Monday, June 23, 2014

BERLIN

Notes from my moleskin:
-No one drinks water
-Everyone drinks beer
-People of actual color live here
-Over 35: No English
-Under 35: English 
-Germans follow every rule unquestioningly, everyone else jaywalks
-So much bad modernism
-Wide boulevards
-Not as many Nikes
-Hipster girls have this signature early-80's bowl cut, very cute


Cities have existed throughout history not just as places or destinations, but as characters, contributing to the public dialogue in and of themselves. They speak their own language to the people who inhabit  them, sometimes shouting, sometimes whispering; sometimes a laugh can be heard, and often their painful history can be felt. Berlin, more so than most other cities in the past century, has endured an immense amount of pain in its short lifetime. The scar which runs through the city is demarcated by a red brick path, winding in and out of roads, through buildings, forever dividing the east and west side of the city, despite that the neighborhoods that once stood on either side continue to meld together in typical gentrified fashion. Surely the legacy of the Wall will never be forgotten in the divided city, but each year that passes puts it deeper into the cultural consciousness, healing the scar little by little. 
The city’s memorials douse the pain of the War in an eternally apologetic tone, leaving the many new young urbanites with a tone of placid remembrance. The Memorial to the Murdered Jews of Europe is one such place adorned with a profound reverence that I haven’t seen in any other site. Walking through each of the rectilinear cement formations placed evenly apart, one is met with a quieted solitude which silences the hurried thoughts of city life. The wordless space was designed to allow the visitor to experience her own emotions amongst the crevasses between blocks. The memorial acts as a blank, lifeless city for the dead, an empty canvas for which each visitor paints his feelings and thoughts upon them, perhaps to be at ease for just a moment. To me, the space served an even larger purpose, carrying with it the burden of representing a memorial for memorials. Children played hide and seek in the narrow alleyways, couples kissed in the shadows; these demonstrate not that the memorial isn’t being respected for what it is, but that it is so elegantly designed that it has woven itself into the natural urban fabric of the city. I found my silence there. 

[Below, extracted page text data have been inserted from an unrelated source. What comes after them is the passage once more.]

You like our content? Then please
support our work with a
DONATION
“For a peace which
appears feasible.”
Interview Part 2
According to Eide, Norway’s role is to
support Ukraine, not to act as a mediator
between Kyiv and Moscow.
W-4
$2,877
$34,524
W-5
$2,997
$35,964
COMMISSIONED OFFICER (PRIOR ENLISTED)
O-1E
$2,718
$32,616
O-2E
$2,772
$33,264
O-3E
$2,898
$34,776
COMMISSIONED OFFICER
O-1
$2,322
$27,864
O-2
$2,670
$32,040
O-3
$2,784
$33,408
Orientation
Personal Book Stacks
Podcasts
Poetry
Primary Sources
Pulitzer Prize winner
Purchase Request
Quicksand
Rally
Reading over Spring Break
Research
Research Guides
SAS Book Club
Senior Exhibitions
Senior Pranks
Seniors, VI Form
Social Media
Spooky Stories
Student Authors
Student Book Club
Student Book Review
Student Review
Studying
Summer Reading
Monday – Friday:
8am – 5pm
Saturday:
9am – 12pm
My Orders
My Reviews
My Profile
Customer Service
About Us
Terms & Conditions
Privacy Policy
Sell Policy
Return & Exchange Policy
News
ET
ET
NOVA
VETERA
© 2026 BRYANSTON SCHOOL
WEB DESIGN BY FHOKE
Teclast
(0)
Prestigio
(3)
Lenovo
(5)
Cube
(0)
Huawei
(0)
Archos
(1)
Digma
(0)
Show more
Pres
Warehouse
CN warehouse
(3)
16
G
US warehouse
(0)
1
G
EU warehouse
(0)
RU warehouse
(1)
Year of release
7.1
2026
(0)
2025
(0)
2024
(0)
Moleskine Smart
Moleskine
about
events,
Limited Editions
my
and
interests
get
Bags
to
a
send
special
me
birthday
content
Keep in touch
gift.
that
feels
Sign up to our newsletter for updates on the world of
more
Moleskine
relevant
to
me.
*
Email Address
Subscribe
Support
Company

In a high school Creative Writing course, I once wrote a short story called “The Difference Between East and West Raccoons.” It was an extended metaphor about the Donner Party, shown as a gaze of raccoons who leave their burning forest in the east to travel to a promise land in the west. Most of the pack didn't make it to their destination because the pain they endured en route drove them to madness as they ate each other in rapacious desperation. My ultimate message was to show the fatal demise of believing in a non-existent promise land, how this changes people into entirely different characters with an evolving motive, how there is a remarkable difference between these raccoons from their humble beginnings in the east to their vicious selves in the west. They are no longer the same raccoons once the few remaining survivors reach the forests of the golden state. 
Today this piece means something else to me. The history of “east and west” has graced world history time and time again: the New Frontier of the American West, the dominance of the globalized western culture, "conflicts in the Middle East". Historians (namely from the West) have twisted the meaning of these dichotomous cardinal directions into whatever the Present deems formidable. The West can be the beacon of culture and innovation, while the East can be exotic and mystical, despite that neither holds true. 
When riding my bike through Berlin, my adventure partners kept telling me with repetition: “Now we’re in the East”, “Now we’re in the West.” These two sides, once divided by an ocean of turbulent politics, are now joined together, but insist on differentiating themselves. I ask: what is the difference between East and West Berliners?

Berlin is surely a city that is between identities. The fantastic cultural influence of the city and the increasing affluence of the country at large are increasingly positioning Berlin as the leading city for the creative class of Europe. 20-somethings from Spain and Turkey flock to Berlin in search of jobs, stimulus, and affordability; this is the hyperbolic “west” they seek. Those outside of the city consider it a wellfare state, sucking the resources out of the affluent surroundings. Some Germans I spoke to were wholly resentful of Berlin’s media-celebrated cultural richness, despite that the city can’t seem to pay its own bills. Regardless, I leave the city feeling perplexed by what it wants to be, but amazed at what it is: a young, rebellious, vibrant metropolis that deserves to be spelled here as boldly as it lives: BERLIN, I  give you a resounding smile, a pat on the back, a slap on the ass, for all you’ve been through you’re still amazing the world. You may not be so poor anymore, but sexy you are still.